§ **HOW TO COMPLETE THIS TASK**
Which lines below contain the word "very"? Identify each one and copy it out, treating case as significant.

______________________________

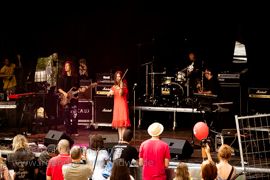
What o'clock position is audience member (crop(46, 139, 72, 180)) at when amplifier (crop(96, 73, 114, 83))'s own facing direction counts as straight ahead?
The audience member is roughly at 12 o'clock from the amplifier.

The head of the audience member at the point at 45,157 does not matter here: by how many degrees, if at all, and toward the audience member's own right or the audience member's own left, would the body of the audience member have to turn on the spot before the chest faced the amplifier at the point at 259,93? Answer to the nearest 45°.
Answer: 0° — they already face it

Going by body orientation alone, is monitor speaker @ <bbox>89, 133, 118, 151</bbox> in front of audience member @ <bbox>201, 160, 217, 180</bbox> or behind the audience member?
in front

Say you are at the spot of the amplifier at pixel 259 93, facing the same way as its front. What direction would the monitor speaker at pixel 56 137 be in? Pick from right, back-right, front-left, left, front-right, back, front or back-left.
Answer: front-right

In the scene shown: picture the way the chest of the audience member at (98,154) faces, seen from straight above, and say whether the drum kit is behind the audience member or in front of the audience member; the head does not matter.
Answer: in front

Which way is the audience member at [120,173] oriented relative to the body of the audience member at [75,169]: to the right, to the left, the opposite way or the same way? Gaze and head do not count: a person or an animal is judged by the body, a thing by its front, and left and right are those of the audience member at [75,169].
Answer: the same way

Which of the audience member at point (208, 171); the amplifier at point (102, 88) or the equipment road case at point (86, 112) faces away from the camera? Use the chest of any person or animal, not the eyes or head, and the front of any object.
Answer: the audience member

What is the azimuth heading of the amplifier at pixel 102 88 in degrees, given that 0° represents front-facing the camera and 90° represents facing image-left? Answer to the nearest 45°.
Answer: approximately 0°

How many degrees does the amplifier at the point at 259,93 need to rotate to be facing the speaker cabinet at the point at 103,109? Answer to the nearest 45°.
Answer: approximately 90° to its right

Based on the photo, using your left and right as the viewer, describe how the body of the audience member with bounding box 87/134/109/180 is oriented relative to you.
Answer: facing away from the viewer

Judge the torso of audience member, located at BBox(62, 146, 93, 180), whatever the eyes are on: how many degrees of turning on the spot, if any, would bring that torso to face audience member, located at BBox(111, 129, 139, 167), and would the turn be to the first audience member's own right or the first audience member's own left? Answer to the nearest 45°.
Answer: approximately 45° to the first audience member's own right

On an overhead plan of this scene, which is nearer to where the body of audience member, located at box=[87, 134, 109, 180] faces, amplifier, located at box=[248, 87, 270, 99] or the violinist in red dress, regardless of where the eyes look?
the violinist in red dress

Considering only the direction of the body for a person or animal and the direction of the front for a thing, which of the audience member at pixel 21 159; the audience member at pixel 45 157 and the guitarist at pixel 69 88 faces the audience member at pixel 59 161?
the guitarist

______________________________

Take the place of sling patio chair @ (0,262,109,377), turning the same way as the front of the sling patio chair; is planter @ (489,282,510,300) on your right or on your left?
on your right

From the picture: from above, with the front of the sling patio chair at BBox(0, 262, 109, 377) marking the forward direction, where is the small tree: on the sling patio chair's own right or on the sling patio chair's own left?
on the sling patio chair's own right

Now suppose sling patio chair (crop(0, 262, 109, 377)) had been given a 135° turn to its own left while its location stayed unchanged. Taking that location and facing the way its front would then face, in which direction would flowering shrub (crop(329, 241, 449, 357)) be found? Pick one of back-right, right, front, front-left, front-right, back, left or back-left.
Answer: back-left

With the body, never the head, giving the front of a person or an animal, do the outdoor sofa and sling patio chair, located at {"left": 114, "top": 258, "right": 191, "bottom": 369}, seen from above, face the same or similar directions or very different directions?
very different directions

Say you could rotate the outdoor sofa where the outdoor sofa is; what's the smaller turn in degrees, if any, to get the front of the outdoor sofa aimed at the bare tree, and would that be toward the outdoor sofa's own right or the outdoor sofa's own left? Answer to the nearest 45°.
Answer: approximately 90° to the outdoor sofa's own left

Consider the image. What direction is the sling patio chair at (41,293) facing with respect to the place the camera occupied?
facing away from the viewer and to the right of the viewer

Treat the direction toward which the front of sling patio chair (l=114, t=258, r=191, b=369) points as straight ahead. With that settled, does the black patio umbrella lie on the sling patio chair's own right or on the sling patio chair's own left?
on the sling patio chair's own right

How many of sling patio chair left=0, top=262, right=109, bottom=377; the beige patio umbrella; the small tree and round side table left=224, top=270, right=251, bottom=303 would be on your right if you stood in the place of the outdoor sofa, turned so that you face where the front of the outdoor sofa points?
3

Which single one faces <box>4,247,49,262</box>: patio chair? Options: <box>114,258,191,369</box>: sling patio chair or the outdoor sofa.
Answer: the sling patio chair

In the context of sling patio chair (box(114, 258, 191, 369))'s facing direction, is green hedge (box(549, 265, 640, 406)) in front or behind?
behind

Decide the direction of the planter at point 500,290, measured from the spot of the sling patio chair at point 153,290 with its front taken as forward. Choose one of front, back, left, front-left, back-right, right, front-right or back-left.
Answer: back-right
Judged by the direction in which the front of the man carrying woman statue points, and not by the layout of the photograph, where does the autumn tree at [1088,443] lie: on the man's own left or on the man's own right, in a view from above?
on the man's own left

______________________________

§ **TASK SOLUTION**
With the body, never the head, giving the front of a person or an animal, do the outdoor sofa and sling patio chair, located at {"left": 114, "top": 258, "right": 191, "bottom": 369}, seen from above, face the same or similar directions or very different directions?
very different directions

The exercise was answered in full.